## EXERCISE BRIEF
The lines wanted run from the first one below through the one with "right elbow: (115, 533)". Return them exactly.

## DATA FOR ANALYSIS

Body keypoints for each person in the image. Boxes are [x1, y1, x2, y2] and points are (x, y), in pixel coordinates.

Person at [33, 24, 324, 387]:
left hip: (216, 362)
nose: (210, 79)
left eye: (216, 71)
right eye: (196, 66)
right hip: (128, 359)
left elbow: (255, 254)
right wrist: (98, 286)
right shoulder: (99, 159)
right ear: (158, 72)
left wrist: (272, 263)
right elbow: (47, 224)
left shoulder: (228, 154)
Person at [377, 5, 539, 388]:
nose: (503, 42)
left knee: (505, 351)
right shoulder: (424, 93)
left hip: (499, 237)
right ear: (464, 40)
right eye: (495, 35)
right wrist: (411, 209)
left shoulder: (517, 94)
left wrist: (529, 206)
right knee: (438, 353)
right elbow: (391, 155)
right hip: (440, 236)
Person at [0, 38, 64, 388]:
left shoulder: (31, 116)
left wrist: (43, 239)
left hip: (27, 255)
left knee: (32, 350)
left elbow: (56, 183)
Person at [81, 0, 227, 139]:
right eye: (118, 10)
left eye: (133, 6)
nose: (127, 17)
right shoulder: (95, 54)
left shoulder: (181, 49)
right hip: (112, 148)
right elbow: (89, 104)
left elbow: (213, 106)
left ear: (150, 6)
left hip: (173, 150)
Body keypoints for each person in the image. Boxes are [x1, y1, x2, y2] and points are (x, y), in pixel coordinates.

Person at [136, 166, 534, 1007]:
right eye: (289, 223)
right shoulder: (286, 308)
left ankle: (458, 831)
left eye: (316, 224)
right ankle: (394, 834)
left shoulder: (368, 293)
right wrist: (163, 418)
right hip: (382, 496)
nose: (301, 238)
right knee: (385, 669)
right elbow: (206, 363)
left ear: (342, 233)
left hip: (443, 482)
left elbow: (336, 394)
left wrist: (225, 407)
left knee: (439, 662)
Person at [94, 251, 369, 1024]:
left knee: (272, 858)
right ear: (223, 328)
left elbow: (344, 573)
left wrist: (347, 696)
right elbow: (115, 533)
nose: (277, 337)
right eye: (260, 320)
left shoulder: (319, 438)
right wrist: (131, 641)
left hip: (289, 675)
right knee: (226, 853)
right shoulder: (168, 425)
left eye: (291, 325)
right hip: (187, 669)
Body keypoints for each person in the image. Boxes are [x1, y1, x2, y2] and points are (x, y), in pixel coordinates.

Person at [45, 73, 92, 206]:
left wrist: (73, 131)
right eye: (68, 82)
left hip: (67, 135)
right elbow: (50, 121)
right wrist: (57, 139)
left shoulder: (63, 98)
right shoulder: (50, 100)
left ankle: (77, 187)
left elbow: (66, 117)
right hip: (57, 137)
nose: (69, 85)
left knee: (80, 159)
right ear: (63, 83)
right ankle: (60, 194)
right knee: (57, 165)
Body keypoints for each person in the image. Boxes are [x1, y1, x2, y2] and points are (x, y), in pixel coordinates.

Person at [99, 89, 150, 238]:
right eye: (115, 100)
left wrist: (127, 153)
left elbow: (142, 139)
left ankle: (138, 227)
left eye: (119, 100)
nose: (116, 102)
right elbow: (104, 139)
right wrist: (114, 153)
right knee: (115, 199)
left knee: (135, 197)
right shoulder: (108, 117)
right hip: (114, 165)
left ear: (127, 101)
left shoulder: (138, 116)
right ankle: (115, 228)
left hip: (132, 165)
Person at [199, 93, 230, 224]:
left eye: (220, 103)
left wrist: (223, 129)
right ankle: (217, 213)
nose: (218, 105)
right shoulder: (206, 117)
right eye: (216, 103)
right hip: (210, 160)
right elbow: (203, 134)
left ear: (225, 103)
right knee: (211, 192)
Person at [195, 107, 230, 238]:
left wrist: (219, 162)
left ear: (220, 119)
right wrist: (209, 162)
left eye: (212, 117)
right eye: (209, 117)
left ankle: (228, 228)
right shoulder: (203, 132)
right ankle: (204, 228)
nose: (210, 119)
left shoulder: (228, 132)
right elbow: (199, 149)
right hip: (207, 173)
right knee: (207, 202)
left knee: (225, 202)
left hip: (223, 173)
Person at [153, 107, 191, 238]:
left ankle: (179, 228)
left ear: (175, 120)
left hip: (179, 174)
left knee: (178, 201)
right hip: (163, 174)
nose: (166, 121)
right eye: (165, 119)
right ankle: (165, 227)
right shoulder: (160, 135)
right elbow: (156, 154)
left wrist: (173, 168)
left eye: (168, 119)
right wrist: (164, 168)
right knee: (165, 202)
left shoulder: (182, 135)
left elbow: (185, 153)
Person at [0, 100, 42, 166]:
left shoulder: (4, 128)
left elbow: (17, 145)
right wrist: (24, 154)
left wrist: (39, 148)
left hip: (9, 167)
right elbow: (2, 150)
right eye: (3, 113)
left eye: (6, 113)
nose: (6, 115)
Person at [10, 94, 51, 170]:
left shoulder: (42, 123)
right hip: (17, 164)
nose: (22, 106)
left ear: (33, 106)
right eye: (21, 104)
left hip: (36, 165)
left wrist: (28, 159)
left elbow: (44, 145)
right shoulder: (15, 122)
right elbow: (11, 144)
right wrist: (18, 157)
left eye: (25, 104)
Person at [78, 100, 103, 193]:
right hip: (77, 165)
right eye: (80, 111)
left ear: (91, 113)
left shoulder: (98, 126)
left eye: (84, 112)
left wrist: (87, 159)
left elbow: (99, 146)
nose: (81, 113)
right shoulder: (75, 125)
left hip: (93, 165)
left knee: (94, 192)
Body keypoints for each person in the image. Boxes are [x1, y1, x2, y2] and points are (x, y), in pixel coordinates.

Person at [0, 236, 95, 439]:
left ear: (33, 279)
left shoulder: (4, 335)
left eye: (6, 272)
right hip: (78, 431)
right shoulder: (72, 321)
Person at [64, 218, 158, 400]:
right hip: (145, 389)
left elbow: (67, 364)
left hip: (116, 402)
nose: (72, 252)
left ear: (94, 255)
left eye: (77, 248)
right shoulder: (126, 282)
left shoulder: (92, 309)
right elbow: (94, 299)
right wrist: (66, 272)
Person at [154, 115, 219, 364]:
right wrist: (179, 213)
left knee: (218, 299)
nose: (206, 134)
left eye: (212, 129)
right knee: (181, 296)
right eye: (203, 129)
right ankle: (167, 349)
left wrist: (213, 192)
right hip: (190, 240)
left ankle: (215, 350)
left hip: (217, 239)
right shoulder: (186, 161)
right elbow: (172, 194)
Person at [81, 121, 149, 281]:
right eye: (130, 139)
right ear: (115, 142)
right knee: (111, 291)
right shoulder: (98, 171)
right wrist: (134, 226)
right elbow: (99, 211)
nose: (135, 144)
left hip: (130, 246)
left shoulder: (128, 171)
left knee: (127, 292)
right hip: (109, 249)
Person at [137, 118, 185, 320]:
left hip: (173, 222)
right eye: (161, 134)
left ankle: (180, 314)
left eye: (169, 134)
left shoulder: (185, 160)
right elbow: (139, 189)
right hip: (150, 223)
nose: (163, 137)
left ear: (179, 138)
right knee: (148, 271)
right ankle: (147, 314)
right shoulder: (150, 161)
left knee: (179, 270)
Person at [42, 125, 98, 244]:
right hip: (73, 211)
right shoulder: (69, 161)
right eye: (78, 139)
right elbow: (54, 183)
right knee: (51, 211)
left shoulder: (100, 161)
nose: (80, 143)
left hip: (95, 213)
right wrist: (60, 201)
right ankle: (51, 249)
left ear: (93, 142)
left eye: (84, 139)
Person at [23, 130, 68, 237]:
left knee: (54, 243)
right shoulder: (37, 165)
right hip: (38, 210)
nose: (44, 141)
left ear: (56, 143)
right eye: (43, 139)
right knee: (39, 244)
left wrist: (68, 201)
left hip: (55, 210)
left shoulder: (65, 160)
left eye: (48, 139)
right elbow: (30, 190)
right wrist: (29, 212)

## RESPONSE BELOW
Body keypoints for each person in the image. Boxes are [x1, y1, x2, y2] and points are (x, y), in pixel coordinates.

Person at [33, 24, 324, 387]:
left hip: (216, 362)
nose: (210, 79)
left eye: (216, 71)
right eye: (196, 66)
right hip: (128, 359)
left elbow: (255, 254)
right wrist: (98, 286)
right shoulder: (99, 159)
right ear: (158, 72)
left wrist: (272, 263)
right elbow: (47, 224)
left shoulder: (228, 154)
Person at [377, 5, 539, 388]:
nose: (503, 42)
left knee: (505, 351)
right shoulder: (424, 93)
left hip: (499, 237)
right ear: (464, 40)
right eye: (495, 35)
right wrist: (411, 209)
left shoulder: (517, 94)
left wrist: (529, 206)
right knee: (438, 353)
right elbow: (391, 155)
right hip: (440, 236)
Person at [0, 38, 64, 388]:
left shoulder: (31, 116)
left wrist: (43, 239)
left hip: (27, 255)
left knee: (32, 350)
left elbow: (56, 183)
Person at [81, 0, 227, 139]:
right eye: (118, 10)
left eye: (133, 6)
nose: (127, 17)
right shoulder: (95, 54)
left shoulder: (181, 49)
right hip: (112, 148)
right elbow: (89, 104)
left elbow: (213, 106)
left ear: (150, 6)
left hip: (173, 150)
Body keypoints for each person in the image. Boxes are [x1, y1, x2, y2] and points are (x, y), in pixel coordinates.

Person at [136, 166, 534, 1007]:
right eye: (289, 223)
right shoulder: (286, 308)
left ankle: (458, 831)
left eye: (316, 224)
right ankle: (394, 834)
left shoulder: (368, 293)
right wrist: (163, 418)
right hip: (382, 496)
nose: (301, 238)
right knee: (385, 669)
right elbow: (206, 363)
left ear: (342, 233)
left hip: (443, 482)
left elbow: (336, 394)
left wrist: (225, 407)
left knee: (439, 662)
Person at [94, 251, 369, 1024]:
left knee: (272, 858)
right ear: (223, 328)
left elbow: (344, 573)
left wrist: (347, 696)
right elbow: (115, 533)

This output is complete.